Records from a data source

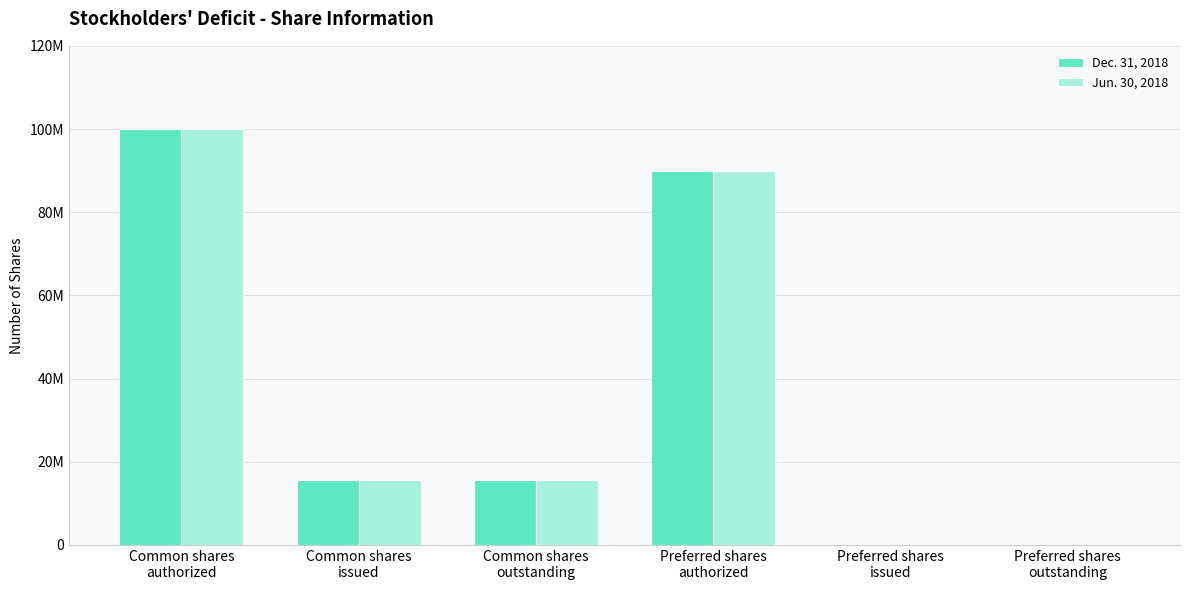

What are all the series names shown in the legend?

Dec. 31, 2018, Jun. 30, 2018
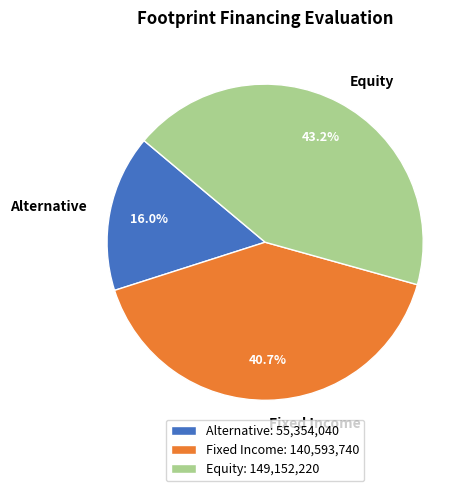

To the nearest percent, what is the average slice percentage?

33%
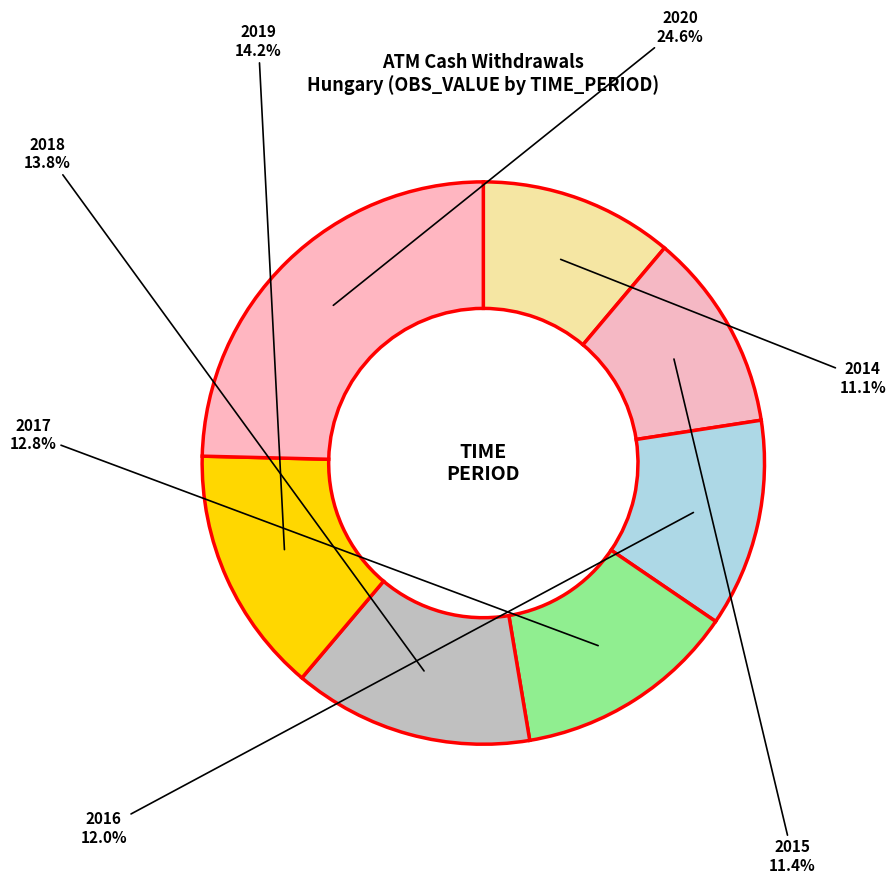

Which has a higher value, 2015 or 2019?

2019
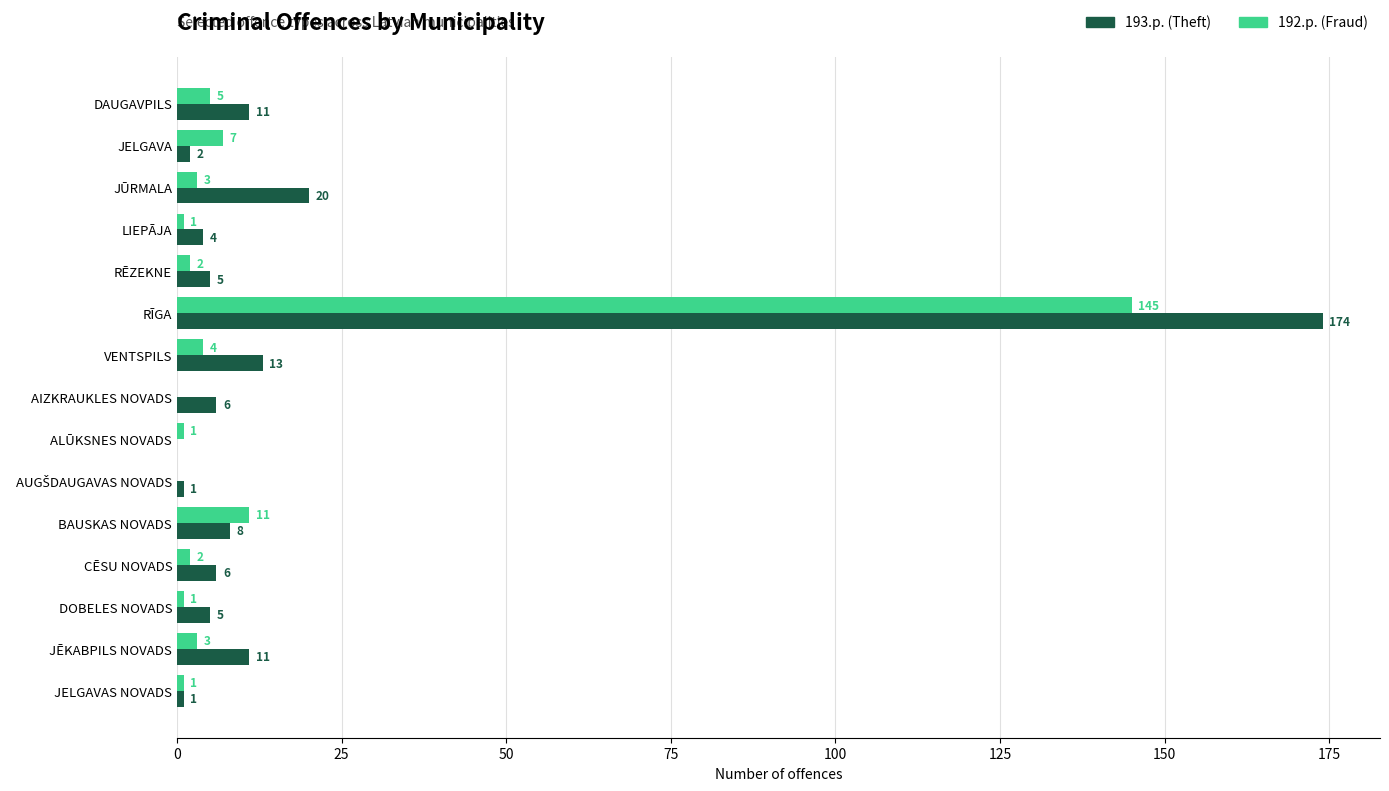

Which category has the highest value in the 192.p. (Fraud) series?

RĪGA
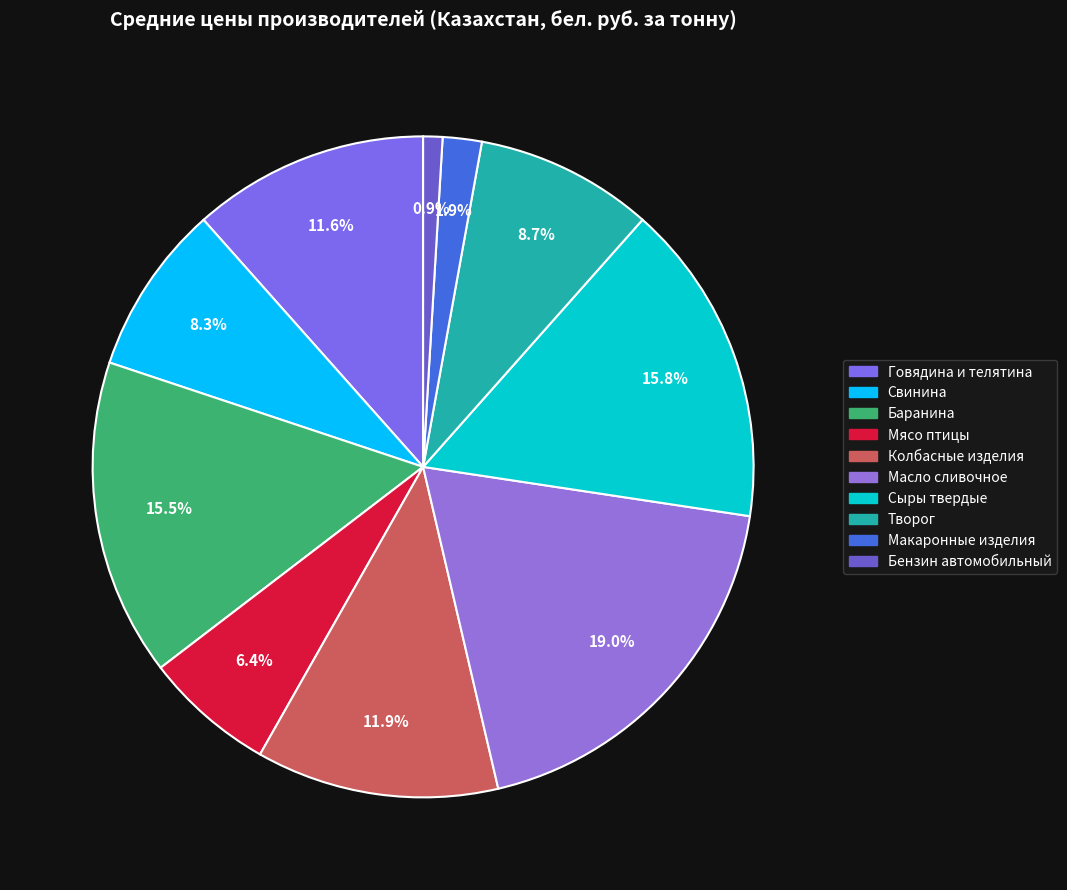

To the nearest percent, what is the average slice percentage?

10%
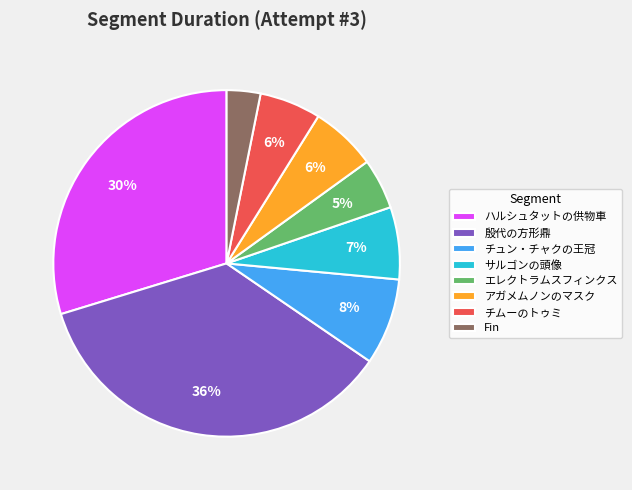

To the nearest percent, what percentage of the pie is チュン・チャクの王冠?

8%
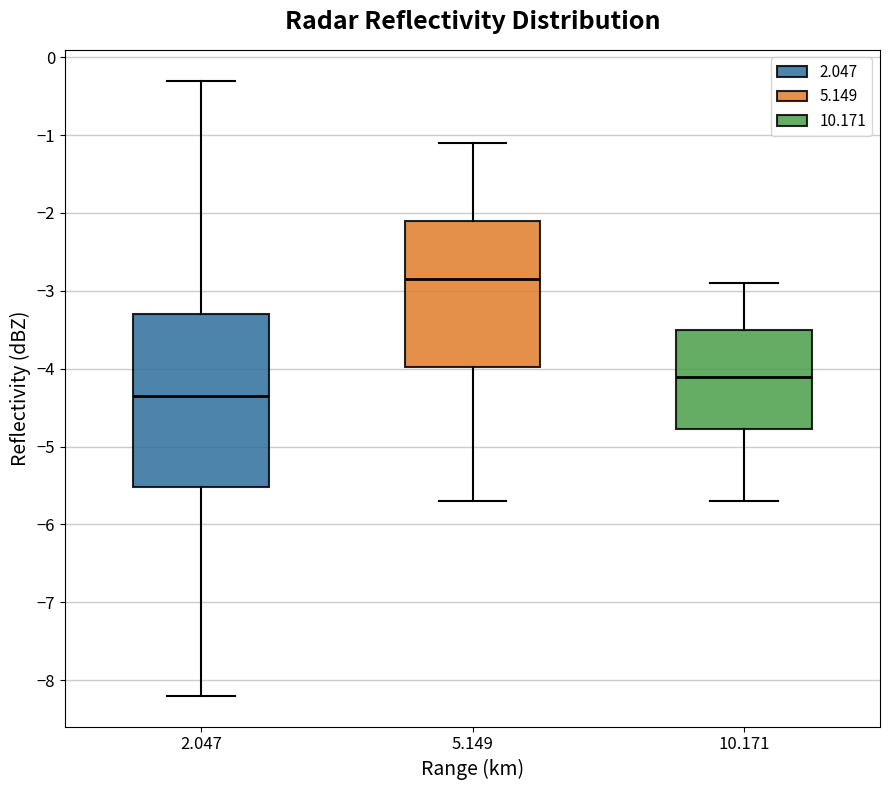

Where is the lower edge of the box at x = 2.047 on the y-axis? The values are not printed on the chart, so give them approximately, as read against the axis.

-5.5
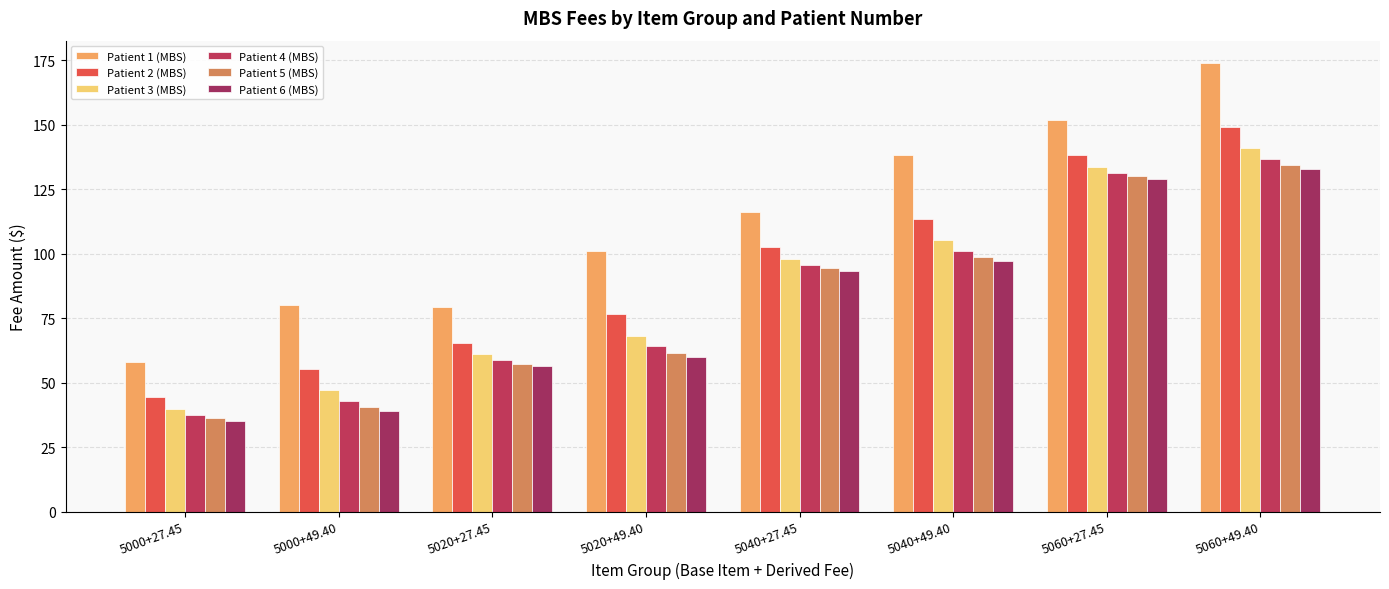

At how many categories does at least one series exceed 158?

1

WHAT YOU WILL DO
Extract the items into plain text, reproducing every line of text verbatim and omitting the pictures.

OUTPUT
What are all the series names shown in the legend?

Dec. 31, 2018, Jun. 30, 2018

To the nearest percent, what is the average slice percentage?

33%

Which has a higher value, 2015 or 2019?

2019

Which category has the highest value in the 192.p. (Fraud) series?

RĪGA

To the nearest percent, what is the average slice percentage?

10%

To the nearest percent, what percentage of the pie is チュン・チャクの王冠?

8%

Where is the lower edge of the box at x = 2.047 on the y-axis? The values are not printed on the chart, so give them approximately, as read against the axis.

-5.5

At how many categories does at least one series exceed 158?

1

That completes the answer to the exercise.